International Translational and Regenerative Medicine Conference
April 25-27, 2018 | Rome, Italy
Respiratory Support of the Failing Lung: From Respiratory Dialysis to Wearable Artificial Lungs
The McGowan Institute of Regenerative Medicine, University of Pittsburgh, USA
Extracorporeal CO2 removal represents an effective treatment strategy for patients with acute and acute-on-chronic respiratory insufficiency. The technology holds the most promise as a means of avoiding intubation and mechanical ventilation in patients with an acute exacerbation of Chronic Obstructive Pulmonary Disease (COPD), and as a means of allowing for lung protective ventilation in patients with Acute Respiratory Distress Syndrome (ARDS). Unlike oxygen supply, carbon dioxide can be removed at therapeutic levels from blood at relatively low extracorporeal blood flowrates, similar to those used in acute hemodialysis. To do so effectively, a novel integrated artificial lung and blood pump system called the Hemolung® Respiratory Assist System (RAS) has recently been developed and commercialized. The talk will describe the early design and development work leading to the Hemolung RAS, and features which distinguish it from other systems focused on CO2 removal. Key results from recent animal and human clinical trials of the Hemolung RAS will be presented, along with current work on novel enzymatic coatings and other approaches being developed in the laboratory for next generation respiratory dialysis systems. For patients requiring oxygenation in addition to CO2 removal, the Medical Devices Laboratory at the University of Pittsburghʼs McGowan Institute of Regenerative Medicine is developing wearable artificial lungs for adults and children as a bridge to lung transplant or lung recovery. Bench and animal studies of these technologies will be presented along with the vision on how the next generation of wearable artificial lungs will evolve to provide both low blood flow CO2 removal, along with higher blood flow oxygenation in an integrated platform. The challenges of spinning out technology from a university laboratory and commercializing that technology through a startup company, ALung Technologies, will also be discussed.

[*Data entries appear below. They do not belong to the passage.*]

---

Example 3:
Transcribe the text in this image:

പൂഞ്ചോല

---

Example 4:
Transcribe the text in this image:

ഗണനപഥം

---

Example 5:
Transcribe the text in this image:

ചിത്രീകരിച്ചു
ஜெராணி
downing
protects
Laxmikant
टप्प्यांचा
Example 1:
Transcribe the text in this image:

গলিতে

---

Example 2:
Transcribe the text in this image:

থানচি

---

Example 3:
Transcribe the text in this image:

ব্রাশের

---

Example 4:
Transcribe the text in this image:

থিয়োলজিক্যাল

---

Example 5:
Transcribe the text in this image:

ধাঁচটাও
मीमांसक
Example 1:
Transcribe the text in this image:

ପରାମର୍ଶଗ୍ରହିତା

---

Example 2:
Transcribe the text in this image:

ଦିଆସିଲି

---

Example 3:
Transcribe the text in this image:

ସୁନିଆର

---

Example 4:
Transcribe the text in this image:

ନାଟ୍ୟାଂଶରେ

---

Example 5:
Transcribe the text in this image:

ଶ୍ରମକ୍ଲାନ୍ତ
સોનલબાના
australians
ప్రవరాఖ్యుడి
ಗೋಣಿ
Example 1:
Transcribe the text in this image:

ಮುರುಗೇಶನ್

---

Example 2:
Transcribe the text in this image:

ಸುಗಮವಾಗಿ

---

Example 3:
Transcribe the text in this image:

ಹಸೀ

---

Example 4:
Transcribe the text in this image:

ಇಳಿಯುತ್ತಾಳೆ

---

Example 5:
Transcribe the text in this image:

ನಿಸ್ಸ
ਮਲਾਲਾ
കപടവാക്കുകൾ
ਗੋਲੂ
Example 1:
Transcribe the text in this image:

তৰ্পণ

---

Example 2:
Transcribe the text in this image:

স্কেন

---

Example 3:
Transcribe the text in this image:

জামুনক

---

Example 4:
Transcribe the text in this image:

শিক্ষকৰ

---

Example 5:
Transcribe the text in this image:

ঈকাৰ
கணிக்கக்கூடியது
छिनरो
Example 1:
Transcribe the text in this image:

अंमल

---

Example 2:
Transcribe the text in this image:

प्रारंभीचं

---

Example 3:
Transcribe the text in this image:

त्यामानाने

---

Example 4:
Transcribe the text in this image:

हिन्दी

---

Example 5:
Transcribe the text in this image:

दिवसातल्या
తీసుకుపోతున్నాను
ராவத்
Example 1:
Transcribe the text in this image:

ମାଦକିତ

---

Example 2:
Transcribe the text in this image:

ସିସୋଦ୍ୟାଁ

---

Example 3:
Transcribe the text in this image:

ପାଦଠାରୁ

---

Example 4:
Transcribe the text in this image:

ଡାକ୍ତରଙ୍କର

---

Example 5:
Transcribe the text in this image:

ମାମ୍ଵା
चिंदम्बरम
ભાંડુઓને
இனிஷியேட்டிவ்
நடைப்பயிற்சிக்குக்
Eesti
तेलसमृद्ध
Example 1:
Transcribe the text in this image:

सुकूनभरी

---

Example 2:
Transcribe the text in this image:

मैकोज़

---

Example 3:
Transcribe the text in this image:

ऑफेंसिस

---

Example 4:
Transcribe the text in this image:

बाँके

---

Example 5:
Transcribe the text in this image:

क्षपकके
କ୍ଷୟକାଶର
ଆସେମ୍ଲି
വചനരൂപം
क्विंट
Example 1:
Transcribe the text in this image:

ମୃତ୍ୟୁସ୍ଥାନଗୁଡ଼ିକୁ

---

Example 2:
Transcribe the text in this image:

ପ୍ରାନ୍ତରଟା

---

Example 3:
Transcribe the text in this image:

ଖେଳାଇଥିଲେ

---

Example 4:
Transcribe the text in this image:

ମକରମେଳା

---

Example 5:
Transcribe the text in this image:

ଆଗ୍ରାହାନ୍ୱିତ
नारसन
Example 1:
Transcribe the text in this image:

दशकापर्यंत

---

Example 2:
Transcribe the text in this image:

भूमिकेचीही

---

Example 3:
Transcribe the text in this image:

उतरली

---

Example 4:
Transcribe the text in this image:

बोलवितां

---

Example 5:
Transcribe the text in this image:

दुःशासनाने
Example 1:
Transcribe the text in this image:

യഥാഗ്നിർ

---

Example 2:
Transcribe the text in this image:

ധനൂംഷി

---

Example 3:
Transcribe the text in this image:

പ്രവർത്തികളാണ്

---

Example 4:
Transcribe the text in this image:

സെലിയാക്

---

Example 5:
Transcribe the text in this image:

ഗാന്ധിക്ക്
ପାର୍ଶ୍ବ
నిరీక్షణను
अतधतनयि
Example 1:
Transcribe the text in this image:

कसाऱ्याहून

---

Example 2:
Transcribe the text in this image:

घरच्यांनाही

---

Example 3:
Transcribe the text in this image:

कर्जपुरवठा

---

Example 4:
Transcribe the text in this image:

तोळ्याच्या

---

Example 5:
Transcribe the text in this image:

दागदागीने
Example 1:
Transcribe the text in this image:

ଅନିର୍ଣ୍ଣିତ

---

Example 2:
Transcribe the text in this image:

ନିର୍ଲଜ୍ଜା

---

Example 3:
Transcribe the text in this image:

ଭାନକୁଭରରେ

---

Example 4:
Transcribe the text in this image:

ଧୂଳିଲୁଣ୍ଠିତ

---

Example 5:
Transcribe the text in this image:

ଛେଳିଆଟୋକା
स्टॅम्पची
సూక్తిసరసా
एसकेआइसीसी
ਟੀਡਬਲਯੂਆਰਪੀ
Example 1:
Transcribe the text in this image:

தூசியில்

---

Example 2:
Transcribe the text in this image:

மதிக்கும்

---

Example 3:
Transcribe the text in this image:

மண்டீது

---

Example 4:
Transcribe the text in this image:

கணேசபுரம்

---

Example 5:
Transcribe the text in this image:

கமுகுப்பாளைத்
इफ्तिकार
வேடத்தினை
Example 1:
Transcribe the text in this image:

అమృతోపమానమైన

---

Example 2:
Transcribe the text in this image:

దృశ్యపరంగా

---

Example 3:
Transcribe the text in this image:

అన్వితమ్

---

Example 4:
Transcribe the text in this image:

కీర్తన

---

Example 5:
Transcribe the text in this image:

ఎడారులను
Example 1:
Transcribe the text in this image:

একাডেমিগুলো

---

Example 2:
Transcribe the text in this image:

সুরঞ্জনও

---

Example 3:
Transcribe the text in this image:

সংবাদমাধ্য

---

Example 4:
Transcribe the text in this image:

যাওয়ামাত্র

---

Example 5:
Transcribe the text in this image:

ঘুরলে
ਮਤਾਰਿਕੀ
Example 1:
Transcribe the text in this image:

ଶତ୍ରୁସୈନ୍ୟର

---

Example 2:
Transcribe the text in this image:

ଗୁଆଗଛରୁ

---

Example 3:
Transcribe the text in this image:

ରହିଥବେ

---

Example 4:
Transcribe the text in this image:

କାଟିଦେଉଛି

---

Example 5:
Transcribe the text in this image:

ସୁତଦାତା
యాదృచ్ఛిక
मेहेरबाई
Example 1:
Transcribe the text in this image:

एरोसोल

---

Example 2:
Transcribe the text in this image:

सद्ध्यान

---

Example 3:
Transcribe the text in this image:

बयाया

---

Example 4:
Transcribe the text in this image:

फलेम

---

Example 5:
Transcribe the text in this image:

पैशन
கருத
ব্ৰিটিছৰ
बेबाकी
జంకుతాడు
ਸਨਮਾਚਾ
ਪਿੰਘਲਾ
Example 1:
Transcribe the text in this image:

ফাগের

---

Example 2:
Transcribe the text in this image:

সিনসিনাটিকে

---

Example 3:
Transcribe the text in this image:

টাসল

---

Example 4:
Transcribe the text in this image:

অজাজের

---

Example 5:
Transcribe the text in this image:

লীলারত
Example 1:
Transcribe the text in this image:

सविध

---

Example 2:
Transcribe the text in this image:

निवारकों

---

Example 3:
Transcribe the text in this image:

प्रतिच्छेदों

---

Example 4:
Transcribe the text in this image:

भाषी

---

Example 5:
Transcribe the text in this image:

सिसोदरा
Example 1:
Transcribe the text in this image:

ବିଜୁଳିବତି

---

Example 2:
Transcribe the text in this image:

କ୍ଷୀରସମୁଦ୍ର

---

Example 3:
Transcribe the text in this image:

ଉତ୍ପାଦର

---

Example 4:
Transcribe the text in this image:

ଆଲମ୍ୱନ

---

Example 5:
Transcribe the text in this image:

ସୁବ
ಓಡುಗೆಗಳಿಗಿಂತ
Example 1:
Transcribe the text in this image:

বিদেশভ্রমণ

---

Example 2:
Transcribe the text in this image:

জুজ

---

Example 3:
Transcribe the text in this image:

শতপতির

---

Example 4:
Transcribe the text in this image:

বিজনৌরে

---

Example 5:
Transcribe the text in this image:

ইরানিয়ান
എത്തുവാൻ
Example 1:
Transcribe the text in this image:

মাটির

Dr. William J Federspiel received his PhD in 1983 in Chemical Engineering from the University of Rochester and currently is the William Kepler Whiteford Professor of Bioengineering in the Swanson School of Engineering at the University of Pittsburgh, with a secondary appointment in Critical Care Medicine. He is a Co-Founder of Alung Technologies, a Pittsburgh based medical device company that develops respiratory assist systems, and currently serves as Head of the Scientific Advisory Board for Alung. Dr. Federspiel is an elected Fellow of the American Institute of Medical and Biological Engineering (AIMBE) and the Biomedical Engineering Society (BMES). He has over 100 research publications and book chapters and holds numerous patents related to devices and methods for respiratory assist and inflammatory modulation. He directs research in the Medical Devices Laboratory, a core laboratory of the McGowan Institute for Regenerative Medicine.